§ Required work
Give the number of lines below that contain "builds", with no other output.

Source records
——

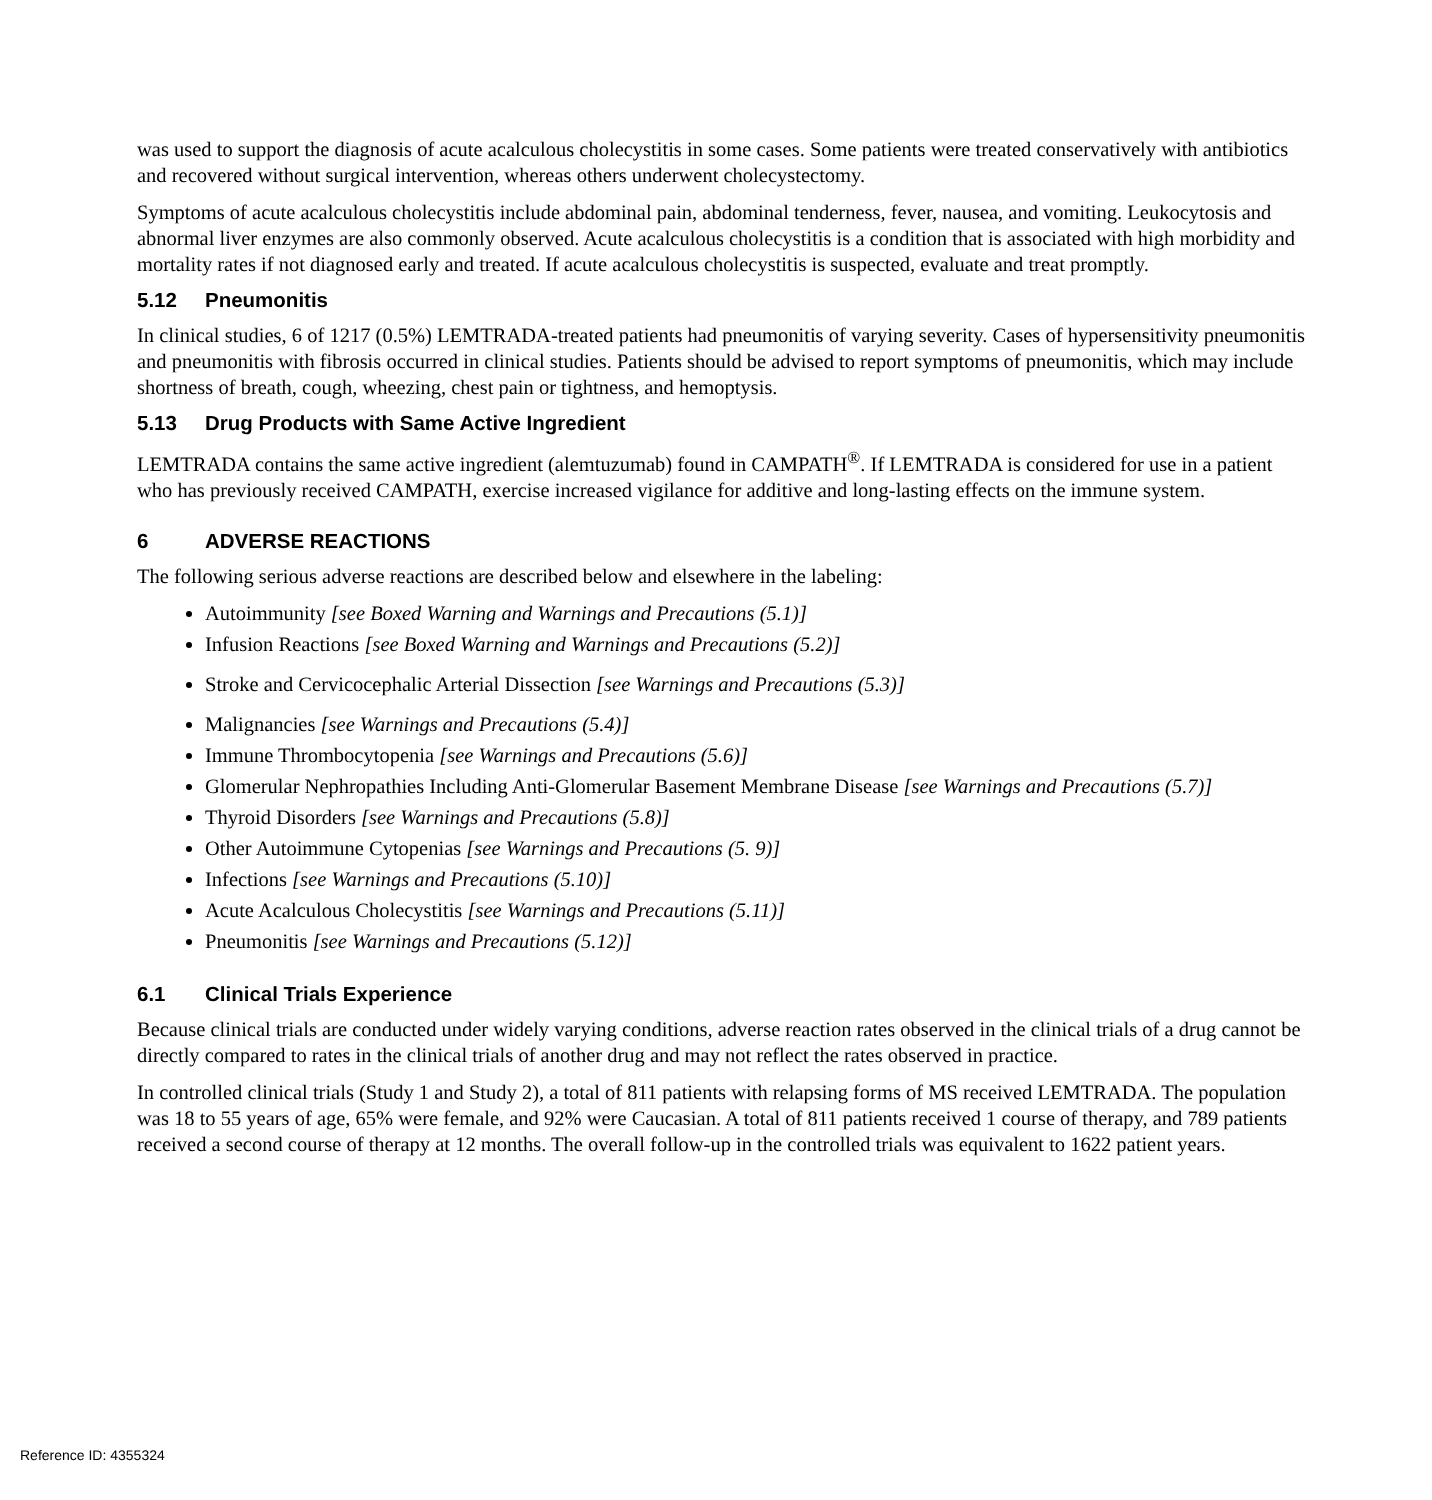was used to support the diagnosis of acute acalculous cholecystitis in some cases. Some patients were treated conservatively with antibiotics and recovered without surgical intervention, whereas others underwent cholecystectomy.
Symptoms of acute acalculous cholecystitis include abdominal pain, abdominal tenderness, fever, nausea, and vomiting. Leukocytosis and abnormal liver enzymes are also commonly observed. Acute acalculous cholecystitis is a condition that is associated with high morbidity and mortality rates if not diagnosed early and treated. If acute acalculous cholecystitis is suspected, evaluate and treat promptly.
5.12 Pneumonitis
In clinical studies, 6 of 1217 (0.5%) LEMTRADA-treated patients had pneumonitis of varying severity. Cases of hypersensitivity pneumonitis and pneumonitis with fibrosis occurred in clinical studies. Patients should be advised to report symptoms of pneumonitis, which may include shortness of breath, cough, wheezing, chest pain or tightness, and hemoptysis.
5.13 Drug Products with Same Active Ingredient
LEMTRADA contains the same active ingredient (alemtuzumab) found in CAMPATH<sup>®</sup>. If LEMTRADA is considered for use in a patient who has previously received CAMPATH, exercise increased vigilance for additive and long-lasting effects on the immune system.
6 ADVERSE REACTIONS
The following serious adverse reactions are described below and elsewhere in the labeling:
Autoimmunity [see Boxed Warning and Warnings and Precautions (5.1)]
Infusion Reactions [see Boxed Warning and Warnings and Precautions (5.2)]
Stroke and Cervicocephalic Arterial Dissection [see Warnings and Precautions (5.3)]
Malignancies [see Warnings and Precautions (5.4)]
Immune Thrombocytopenia [see Warnings and Precautions (5.6)]
Glomerular Nephropathies Including Anti-Glomerular Basement Membrane Disease [see Warnings and Precautions (5.7)]
Thyroid Disorders [see Warnings and Precautions (5.8)]
Other Autoimmune Cytopenias [see Warnings and Precautions (5. 9)]
Infections [see Warnings and Precautions (5.10)]
Acute Acalculous Cholecystitis [see Warnings and Precautions (5.11)]
Pneumonitis [see Warnings and Precautions (5.12)]
6.1 Clinical Trials Experience
Because clinical trials are conducted under widely varying conditions, adverse reaction rates observed in the clinical trials of a drug cannot be directly compared to rates in the clinical trials of another drug and may not reflect the rates observed in practice.
In controlled clinical trials (Study 1 and Study 2), a total of 811 patients with relapsing forms of MS received LEMTRADA. The population was 18 to 55 years of age, 65% were female, and 92% were Caucasian. A total of 811 patients received 1 course of therapy, and 789 patients received a second course of therapy at 12 months. The overall follow-up in the controlled trials was equivalent to 1622 patient years.
Reference ID: 4355324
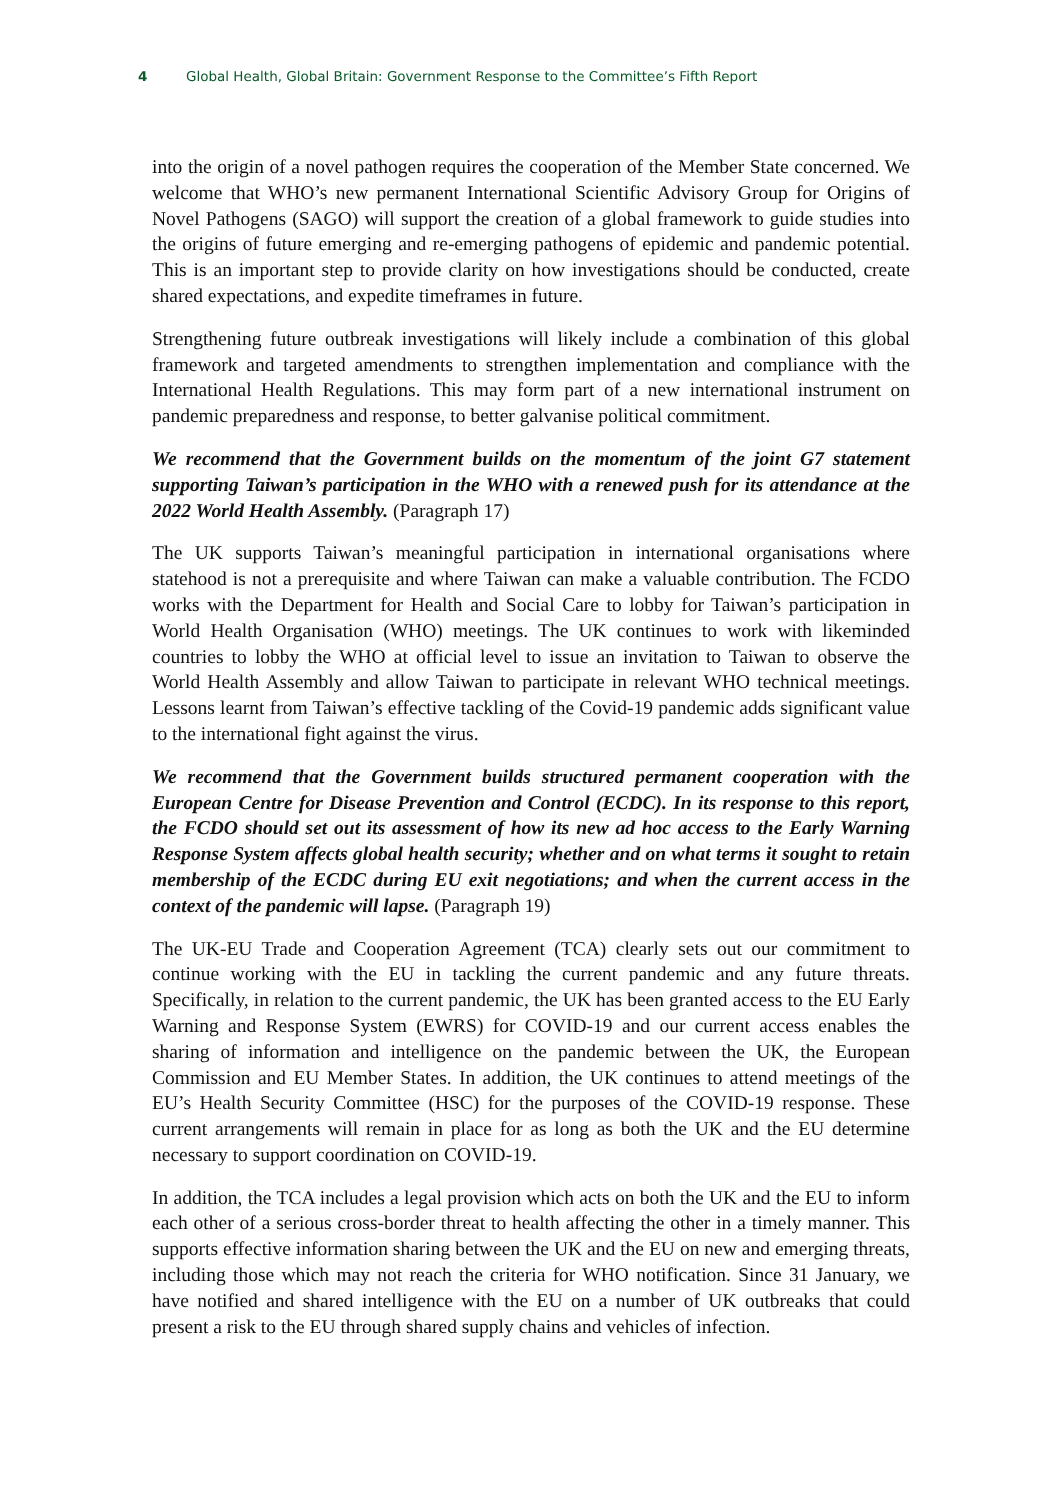4 Global Health, Global Britain: Government Response to the Committee’s Fifth Report
into the origin of a novel pathogen requires the cooperation of the Member State concerned. We welcome that WHO’s new permanent International Scientific Advisory Group for Origins of Novel Pathogens (SAGO) will support the creation of a global framework to guide studies into the origins of future emerging and re-emerging pathogens of epidemic and pandemic potential. This is an important step to provide clarity on how investigations should be conducted, create shared expectations, and expedite timeframes in future.
Strengthening future outbreak investigations will likely include a combination of this global framework and targeted amendments to strengthen implementation and compliance with the International Health Regulations. This may form part of a new international instrument on pandemic preparedness and response, to better galvanise political commitment.
We recommend that the Government builds on the momentum of the joint G7 statement supporting Taiwan’s participation in the WHO with a renewed push for its attendance at the 2022 World Health Assembly. (Paragraph 17)
The UK supports Taiwan’s meaningful participation in international organisations where statehood is not a prerequisite and where Taiwan can make a valuable contribution. The FCDO works with the Department for Health and Social Care to lobby for Taiwan’s participation in World Health Organisation (WHO) meetings. The UK continues to work with likeminded countries to lobby the WHO at official level to issue an invitation to Taiwan to observe the World Health Assembly and allow Taiwan to participate in relevant WHO technical meetings. Lessons learnt from Taiwan’s effective tackling of the Covid-19 pandemic adds significant value to the international fight against the virus.
We recommend that the Government builds structured permanent cooperation with the European Centre for Disease Prevention and Control (ECDC). In its response to this report, the FCDO should set out its assessment of how its new ad hoc access to the Early Warning Response System affects global health security; whether and on what terms it sought to retain membership of the ECDC during EU exit negotiations; and when the current access in the context of the pandemic will lapse. (Paragraph 19)
The UK-EU Trade and Cooperation Agreement (TCA) clearly sets out our commitment to continue working with the EU in tackling the current pandemic and any future threats. Specifically, in relation to the current pandemic, the UK has been granted access to the EU Early Warning and Response System (EWRS) for COVID-19 and our current access enables the sharing of information and intelligence on the pandemic between the UK, the European Commission and EU Member States. In addition, the UK continues to attend meetings of the EU’s Health Security Committee (HSC) for the purposes of the COVID-19 response. These current arrangements will remain in place for as long as both the UK and the EU determine necessary to support coordination on COVID-19.
In addition, the TCA includes a legal provision which acts on both the UK and the EU to inform each other of a serious cross-border threat to health affecting the other in a timely manner. This supports effective information sharing between the UK and the EU on new and emerging threats, including those which may not reach the criteria for WHO notification. Since 31 January, we have notified and shared intelligence with the EU on a number of UK outbreaks that could present a risk to the EU through shared supply chains and vehicles of infection.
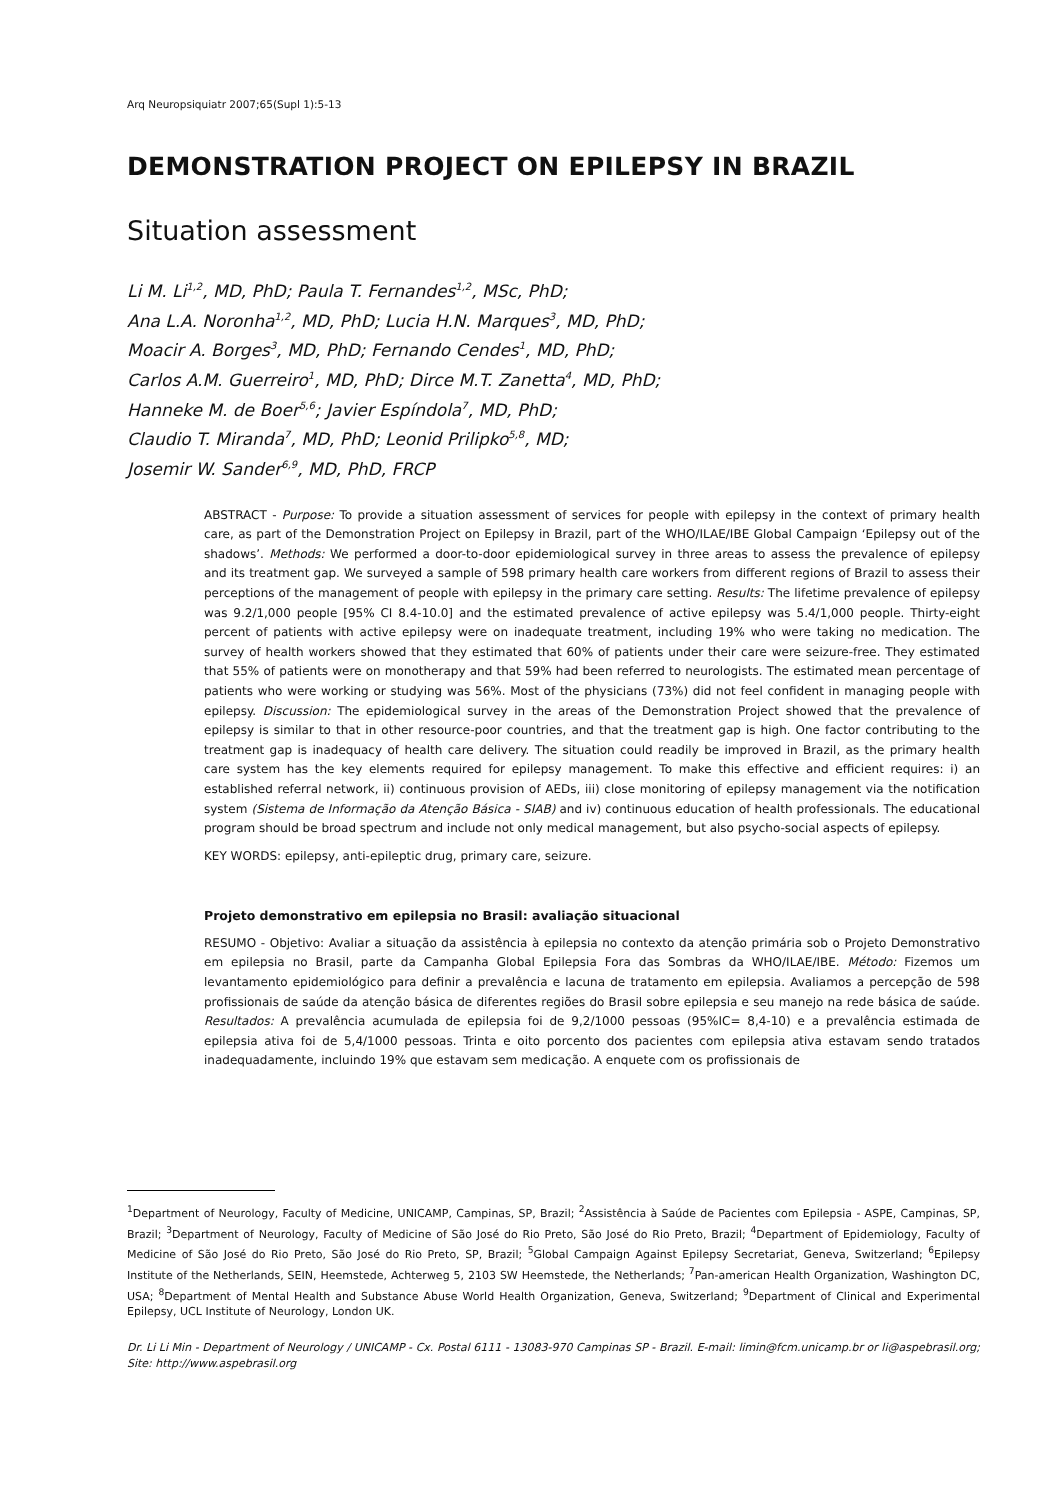Arq Neuropsiquiatr 2007;65(Supl 1):5-13
DEMONSTRATION PROJECT ON EPILEPSY IN BRAZIL
Situation assessment
Li M. Li<sup>1,2</sup>, MD, PhD; Paula T. Fernandes<sup>1,2</sup>, MSc, PhD;
Ana L.A. Noronha<sup>1,2</sup>, MD, PhD; Lucia H.N. Marques<sup>3</sup>, MD, PhD;
Moacir A. Borges<sup>3</sup>, MD, PhD; Fernando Cendes<sup>1</sup>, MD, PhD;
Carlos A.M. Guerreiro<sup>1</sup>, MD, PhD; Dirce M.T. Zanetta<sup>4</sup>, MD, PhD;
Hanneke M. de Boer<sup>5,6</sup>; Javier Espíndola<sup>7</sup>, MD, PhD;
Claudio T. Miranda<sup>7</sup>, MD, PhD; Leonid Prilipko<sup>5,8</sup>, MD;
Josemir W. Sander<sup>6,9</sup>, MD, PhD, FRCP
ABSTRACT - Purpose: To provide a situation assessment of services for people with epilepsy in the context of primary health care, as part of the Demonstration Project on Epilepsy in Brazil, part of the WHO/ILAE/IBE Global Campaign ‘Epilepsy out of the shadows’. Methods: We performed a door-to-door epidemiological survey in three areas to assess the prevalence of epilepsy and its treatment gap. We surveyed a sample of 598 primary health care workers from different regions of Brazil to assess their perceptions of the management of people with epilepsy in the primary care setting. Results: The lifetime prevalence of epilepsy was 9.2/1,000 people [95% CI 8.4-10.0] and the estimated prevalence of active epilepsy was 5.4/1,000 people. Thirty-eight percent of patients with active epilepsy were on inadequate treatment, including 19% who were taking no medication. The survey of health workers showed that they estimated that 60% of patients under their care were seizure-free. They estimated that 55% of patients were on monotherapy and that 59% had been referred to neurologists. The estimated mean percentage of patients who were working or studying was 56%. Most of the physicians (73%) did not feel confident in managing people with epilepsy. Discussion: The epidemiological survey in the areas of the Demonstration Project showed that the prevalence of epilepsy is similar to that in other resource-poor countries, and that the treatment gap is high. One factor contributing to the treatment gap is inadequacy of health care delivery. The situation could readily be improved in Brazil, as the primary health care system has the key elements required for epilepsy management. To make this effective and efficient requires: i) an established referral network, ii) continuous provision of AEDs, iii) close monitoring of epilepsy management via the notification system (Sistema de Informação da Atenção Básica - SIAB) and iv) continuous education of health professionals. The educational program should be broad spectrum and include not only medical management, but also psycho-social aspects of epilepsy.
KEY WORDS: epilepsy, anti-epileptic drug, primary care, seizure.
Projeto demonstrativo em epilepsia no Brasil: avaliação situacional
RESUMO - Objetivo: Avaliar a situação da assistência à epilepsia no contexto da atenção primária sob o Projeto Demonstrativo em epilepsia no Brasil, parte da Campanha Global Epilepsia Fora das Sombras da WHO/ILAE/IBE. Método: Fizemos um levantamento epidemiológico para definir a prevalência e lacuna de tratamento em epilepsia. Avaliamos a percepção de 598 profissionais de saúde da atenção básica de diferentes regiões do Brasil sobre epilepsia e seu manejo na rede básica de saúde. Resultados: A prevalência acumulada de epilepsia foi de 9,2/1000 pessoas (95%IC= 8,4-10) e a prevalência estimada de epilepsia ativa foi de 5,4/1000 pessoas. Trinta e oito porcento dos pacientes com epilepsia ativa estavam sendo tratados inadequadamente, incluindo 19% que estavam sem medicação. A enquete com os profissionais de
<sup>1</sup> Department of Neurology, Faculty of Medicine, UNICAMP, Campinas, SP, Brazil; <sup>2</sup>Assistência à Saúde de Pacientes com Epilepsia - ASPE, Campinas, SP, Brazil; <sup>3</sup>Department of Neurology, Faculty of Medicine of São José do Rio Preto, São José do Rio Preto, Brazil; <sup>4</sup>Department of Epidemiology, Faculty of Medicine of São José do Rio Preto, São José do Rio Preto, SP, Brazil; <sup>5</sup>Global Campaign Against Epilepsy Secretariat, Geneva, Switzerland; <sup>6</sup>Epilepsy Institute of the Netherlands, SEIN, Heemstede, Achterweg 5, 2103 SW Heemstede, the Netherlands; <sup>7</sup>Pan-american Health Organization, Washington DC, USA; <sup>8</sup>Department of Mental Health and Substance Abuse World Health Organization, Geneva, Switzerland; <sup>9</sup>Department of Clinical and Experimental Epilepsy, UCL Institute of Neurology, London UK.
Dr. Li Li Min - Department of Neurology / UNICAMP - Cx. Postal 6111 - 13083-970 Campinas SP - Brazil. E-mail: limin@fcm.unicamp.br or li@aspebrasil.org; Site: http://www.aspebrasil.org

——

§ Task output
2